▶ What you have to do
Only the count should appear in your answer: how many lines of the data below contain the word "continue"?

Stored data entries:
========================================

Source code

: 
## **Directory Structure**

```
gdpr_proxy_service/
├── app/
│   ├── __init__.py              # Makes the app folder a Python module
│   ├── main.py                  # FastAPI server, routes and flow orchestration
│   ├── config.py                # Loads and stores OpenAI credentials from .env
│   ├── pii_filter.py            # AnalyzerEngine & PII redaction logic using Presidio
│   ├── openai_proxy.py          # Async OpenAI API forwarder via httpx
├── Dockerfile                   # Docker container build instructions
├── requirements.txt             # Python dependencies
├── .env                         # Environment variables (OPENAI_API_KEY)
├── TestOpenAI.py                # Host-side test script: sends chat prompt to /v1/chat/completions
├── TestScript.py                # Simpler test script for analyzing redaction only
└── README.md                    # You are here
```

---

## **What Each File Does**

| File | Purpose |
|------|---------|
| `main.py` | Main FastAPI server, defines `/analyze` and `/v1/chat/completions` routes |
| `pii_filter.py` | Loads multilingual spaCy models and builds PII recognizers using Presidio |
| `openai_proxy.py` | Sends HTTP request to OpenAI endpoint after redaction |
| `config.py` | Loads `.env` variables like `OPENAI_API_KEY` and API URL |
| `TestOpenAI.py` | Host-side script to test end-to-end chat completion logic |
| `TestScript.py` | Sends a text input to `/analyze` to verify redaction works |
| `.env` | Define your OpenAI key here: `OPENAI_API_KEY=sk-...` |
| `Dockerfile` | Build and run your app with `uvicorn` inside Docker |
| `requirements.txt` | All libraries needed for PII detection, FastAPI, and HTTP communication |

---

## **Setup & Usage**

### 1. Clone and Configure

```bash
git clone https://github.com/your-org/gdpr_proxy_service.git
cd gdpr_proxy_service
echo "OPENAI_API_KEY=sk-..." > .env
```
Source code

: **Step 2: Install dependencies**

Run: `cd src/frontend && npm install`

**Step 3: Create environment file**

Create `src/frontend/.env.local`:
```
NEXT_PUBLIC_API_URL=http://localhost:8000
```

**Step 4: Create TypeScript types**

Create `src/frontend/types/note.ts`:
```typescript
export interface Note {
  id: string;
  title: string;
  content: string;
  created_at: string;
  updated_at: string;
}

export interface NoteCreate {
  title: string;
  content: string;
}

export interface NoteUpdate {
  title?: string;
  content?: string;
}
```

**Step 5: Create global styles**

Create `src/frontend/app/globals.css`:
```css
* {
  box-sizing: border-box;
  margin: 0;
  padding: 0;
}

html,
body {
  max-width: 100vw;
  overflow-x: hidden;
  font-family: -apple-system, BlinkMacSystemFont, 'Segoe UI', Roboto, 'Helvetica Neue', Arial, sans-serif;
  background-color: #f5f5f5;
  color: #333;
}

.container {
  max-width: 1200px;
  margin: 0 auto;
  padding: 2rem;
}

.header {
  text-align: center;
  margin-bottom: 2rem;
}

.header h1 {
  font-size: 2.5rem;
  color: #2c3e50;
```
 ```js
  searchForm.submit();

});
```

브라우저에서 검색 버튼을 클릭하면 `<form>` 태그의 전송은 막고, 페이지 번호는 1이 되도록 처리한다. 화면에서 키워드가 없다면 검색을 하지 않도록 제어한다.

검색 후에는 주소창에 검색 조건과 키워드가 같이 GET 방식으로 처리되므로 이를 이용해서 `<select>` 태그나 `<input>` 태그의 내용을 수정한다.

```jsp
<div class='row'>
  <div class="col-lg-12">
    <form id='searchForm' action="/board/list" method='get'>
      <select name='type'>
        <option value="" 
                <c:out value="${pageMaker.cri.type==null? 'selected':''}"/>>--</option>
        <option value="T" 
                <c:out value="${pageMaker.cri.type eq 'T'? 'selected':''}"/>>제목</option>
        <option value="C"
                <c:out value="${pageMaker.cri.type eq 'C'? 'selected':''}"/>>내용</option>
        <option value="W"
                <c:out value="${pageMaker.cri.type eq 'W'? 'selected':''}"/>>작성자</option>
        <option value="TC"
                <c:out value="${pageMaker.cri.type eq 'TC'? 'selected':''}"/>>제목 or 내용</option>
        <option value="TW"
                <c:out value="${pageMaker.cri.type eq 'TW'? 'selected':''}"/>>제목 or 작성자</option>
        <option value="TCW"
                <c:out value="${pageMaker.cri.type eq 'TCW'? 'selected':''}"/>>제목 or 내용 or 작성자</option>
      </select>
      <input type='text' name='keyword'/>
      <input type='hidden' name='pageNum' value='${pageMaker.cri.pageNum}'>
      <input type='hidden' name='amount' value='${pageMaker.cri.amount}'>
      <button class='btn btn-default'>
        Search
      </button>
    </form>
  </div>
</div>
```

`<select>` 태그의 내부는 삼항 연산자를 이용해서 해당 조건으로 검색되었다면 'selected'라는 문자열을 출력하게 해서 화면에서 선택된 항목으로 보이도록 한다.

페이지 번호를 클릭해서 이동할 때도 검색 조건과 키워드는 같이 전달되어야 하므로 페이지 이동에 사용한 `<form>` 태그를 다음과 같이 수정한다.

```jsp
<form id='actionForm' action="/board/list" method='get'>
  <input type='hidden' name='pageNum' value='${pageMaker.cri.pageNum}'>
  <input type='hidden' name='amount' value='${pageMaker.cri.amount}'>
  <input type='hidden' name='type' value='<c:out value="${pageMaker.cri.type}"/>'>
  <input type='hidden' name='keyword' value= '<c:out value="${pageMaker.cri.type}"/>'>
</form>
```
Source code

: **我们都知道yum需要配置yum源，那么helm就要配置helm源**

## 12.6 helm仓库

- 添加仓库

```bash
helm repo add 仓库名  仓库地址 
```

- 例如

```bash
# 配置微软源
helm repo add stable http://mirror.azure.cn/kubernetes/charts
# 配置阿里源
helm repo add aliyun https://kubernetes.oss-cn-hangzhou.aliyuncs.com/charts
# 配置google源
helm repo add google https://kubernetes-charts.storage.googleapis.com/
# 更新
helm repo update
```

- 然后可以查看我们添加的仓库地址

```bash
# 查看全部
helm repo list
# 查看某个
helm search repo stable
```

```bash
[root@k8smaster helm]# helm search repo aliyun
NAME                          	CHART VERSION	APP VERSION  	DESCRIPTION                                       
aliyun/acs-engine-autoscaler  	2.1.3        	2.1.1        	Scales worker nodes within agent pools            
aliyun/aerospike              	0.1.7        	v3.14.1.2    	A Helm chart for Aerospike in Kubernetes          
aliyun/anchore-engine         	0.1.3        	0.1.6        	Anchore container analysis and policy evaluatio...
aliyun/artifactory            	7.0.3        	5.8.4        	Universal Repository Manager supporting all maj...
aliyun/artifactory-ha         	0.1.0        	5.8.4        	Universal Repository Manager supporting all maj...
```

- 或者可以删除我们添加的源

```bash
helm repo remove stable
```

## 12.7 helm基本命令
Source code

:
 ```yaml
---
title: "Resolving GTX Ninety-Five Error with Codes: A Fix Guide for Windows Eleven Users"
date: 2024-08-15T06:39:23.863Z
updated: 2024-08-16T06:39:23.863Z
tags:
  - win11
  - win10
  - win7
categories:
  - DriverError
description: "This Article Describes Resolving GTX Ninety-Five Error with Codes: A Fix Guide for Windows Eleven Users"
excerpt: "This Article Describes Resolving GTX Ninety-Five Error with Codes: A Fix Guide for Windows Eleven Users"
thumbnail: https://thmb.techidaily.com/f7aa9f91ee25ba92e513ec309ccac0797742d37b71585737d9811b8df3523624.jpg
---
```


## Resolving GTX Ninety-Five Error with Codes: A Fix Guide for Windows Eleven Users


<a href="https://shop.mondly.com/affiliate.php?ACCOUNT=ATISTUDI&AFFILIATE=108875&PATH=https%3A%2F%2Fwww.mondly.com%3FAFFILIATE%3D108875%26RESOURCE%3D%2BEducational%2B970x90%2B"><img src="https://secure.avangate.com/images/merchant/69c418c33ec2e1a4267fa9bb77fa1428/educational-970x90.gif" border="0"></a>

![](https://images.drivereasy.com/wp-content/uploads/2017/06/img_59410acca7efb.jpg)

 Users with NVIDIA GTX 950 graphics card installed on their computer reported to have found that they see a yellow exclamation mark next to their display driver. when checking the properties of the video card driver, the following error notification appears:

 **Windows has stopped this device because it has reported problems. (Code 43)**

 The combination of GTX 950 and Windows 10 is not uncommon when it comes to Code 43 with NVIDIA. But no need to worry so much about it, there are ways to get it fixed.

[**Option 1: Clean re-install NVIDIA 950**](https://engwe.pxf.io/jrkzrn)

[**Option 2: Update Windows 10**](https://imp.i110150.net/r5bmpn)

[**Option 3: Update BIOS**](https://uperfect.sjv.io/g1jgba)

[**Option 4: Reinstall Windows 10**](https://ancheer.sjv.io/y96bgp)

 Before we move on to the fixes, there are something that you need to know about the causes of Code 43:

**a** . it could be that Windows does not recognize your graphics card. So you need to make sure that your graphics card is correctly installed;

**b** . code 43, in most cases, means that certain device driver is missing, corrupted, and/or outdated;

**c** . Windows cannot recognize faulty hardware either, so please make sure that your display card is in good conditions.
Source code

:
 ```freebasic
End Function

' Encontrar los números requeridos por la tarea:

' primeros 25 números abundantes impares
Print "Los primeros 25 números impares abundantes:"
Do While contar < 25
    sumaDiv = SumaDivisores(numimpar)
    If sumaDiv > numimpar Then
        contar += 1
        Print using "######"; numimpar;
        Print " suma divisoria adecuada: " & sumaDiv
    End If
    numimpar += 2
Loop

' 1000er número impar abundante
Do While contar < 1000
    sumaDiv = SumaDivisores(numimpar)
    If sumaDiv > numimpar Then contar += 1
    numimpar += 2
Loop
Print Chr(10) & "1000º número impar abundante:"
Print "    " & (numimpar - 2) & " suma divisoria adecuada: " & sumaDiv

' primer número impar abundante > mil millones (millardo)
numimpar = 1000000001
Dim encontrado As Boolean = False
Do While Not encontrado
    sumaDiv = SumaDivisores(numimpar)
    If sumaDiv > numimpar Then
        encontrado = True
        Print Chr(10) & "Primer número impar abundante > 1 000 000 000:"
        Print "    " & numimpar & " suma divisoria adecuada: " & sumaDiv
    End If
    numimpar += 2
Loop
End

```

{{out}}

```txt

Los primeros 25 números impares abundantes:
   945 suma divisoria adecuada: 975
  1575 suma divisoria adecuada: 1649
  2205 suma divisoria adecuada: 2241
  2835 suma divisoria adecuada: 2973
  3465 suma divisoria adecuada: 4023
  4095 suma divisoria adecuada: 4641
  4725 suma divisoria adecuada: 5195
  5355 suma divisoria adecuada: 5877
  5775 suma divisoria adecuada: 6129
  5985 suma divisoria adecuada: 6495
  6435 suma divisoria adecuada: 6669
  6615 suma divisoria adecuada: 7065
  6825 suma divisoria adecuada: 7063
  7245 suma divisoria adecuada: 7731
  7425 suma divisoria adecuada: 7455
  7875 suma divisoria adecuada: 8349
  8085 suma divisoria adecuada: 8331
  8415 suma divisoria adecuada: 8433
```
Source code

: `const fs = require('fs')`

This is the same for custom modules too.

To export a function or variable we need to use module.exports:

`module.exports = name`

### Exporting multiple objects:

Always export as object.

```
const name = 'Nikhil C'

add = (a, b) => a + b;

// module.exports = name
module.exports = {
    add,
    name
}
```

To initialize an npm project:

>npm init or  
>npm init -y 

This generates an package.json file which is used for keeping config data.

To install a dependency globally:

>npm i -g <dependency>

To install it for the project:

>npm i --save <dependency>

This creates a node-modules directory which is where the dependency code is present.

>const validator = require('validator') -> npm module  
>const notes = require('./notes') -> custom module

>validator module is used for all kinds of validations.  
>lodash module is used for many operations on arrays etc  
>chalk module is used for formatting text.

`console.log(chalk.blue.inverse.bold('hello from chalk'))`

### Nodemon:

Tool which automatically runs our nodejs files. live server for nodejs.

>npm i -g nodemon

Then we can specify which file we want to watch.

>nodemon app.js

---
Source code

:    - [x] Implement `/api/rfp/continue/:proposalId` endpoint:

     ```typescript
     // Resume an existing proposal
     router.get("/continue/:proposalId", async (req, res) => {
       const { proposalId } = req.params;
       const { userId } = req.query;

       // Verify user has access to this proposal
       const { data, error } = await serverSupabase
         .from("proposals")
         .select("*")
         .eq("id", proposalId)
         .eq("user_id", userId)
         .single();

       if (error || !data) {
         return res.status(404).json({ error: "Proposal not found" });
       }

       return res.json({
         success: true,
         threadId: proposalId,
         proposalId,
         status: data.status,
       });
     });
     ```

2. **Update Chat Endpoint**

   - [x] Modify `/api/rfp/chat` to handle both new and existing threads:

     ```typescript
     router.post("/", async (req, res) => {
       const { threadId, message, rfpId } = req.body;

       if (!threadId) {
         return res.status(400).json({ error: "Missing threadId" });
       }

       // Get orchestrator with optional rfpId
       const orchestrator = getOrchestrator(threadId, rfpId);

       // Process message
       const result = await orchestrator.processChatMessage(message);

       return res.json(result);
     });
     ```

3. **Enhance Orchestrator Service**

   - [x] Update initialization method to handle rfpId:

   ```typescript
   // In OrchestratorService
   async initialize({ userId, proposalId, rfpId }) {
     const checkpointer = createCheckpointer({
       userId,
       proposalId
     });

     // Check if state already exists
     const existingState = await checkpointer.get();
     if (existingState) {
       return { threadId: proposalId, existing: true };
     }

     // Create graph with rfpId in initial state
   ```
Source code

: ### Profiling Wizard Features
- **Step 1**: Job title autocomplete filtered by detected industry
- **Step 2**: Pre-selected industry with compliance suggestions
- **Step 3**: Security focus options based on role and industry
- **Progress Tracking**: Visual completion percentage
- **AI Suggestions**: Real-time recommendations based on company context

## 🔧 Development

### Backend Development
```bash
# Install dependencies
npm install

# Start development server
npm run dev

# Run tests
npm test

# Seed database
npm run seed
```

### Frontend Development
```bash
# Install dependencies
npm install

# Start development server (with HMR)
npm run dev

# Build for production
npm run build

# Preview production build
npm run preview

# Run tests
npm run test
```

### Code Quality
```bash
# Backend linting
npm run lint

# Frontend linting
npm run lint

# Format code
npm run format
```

========================================

▶ Exercise answer
2